* WORK TO COMPLETE:
Return every entry below exactly as written, minus the pictures.

(Page images and extracted text)
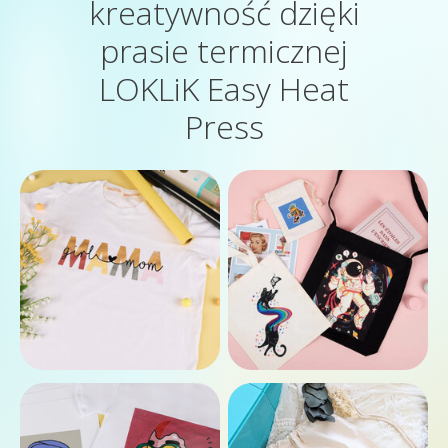
kreatywność dzięki
prasie termicznej
LOKLiK Easy Heat
Press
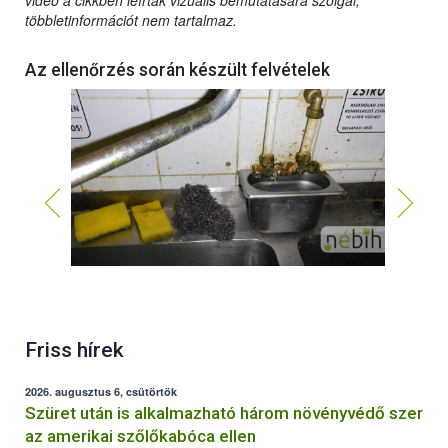
videó a cikkben leírtak vizuális bemutatására szolgál,
többletinformációt nem tartalmaz.
Az ellenőrzés során készült felvételek
Friss hírek
2026. augusztus 6, csütörtök
Szüret után is alkalmazható három növényvédő szer
az amerikai szőlőkabóca ellen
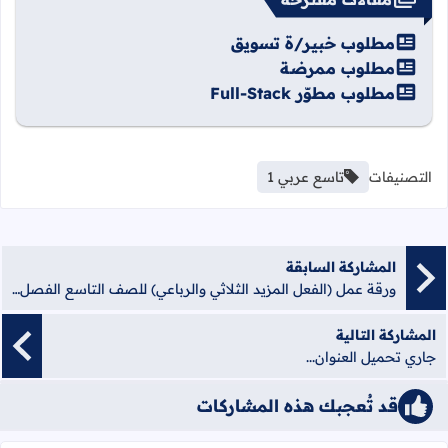
مطلوب خبير/ة تسويق
مطلوب ممرضة
مطلوب مطوّر Full-Stack
التصنيفات
تاسع عربي 1
المشاركة السابقة
ورقة عمل (الفعل المزيد الثلاثي والرباعي) للصف التاسع الفصل الأول
المشاركة التالية
جاري تحميل العنوان...
قد تُعجبك هذه المشاركات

* SOLUTION TO THE EXERCISE:
kreatywność dzięki
prasie termicznej
LOKLiK Easy Heat
Press
videó a cikkben leírtak vizuális bemutatására szolgál,
többletinformációt nem tartalmaz.
Az ellenőrzés során készült felvételek
Friss hírek
2026. augusztus 6, csütörtök
Szüret után is alkalmazható három növényvédő szer
az amerikai szőlőkabóca ellen
مطلوب خبير/ة تسويق
مطلوب ممرضة
مطلوب مطوّر Full-Stack
التصنيفات
تاسع عربي 1
المشاركة السابقة
ورقة عمل (الفعل المزيد الثلاثي والرباعي) للصف التاسع الفصل الأول
المشاركة التالية
جاري تحميل العنوان...
قد تُعجبك هذه المشاركات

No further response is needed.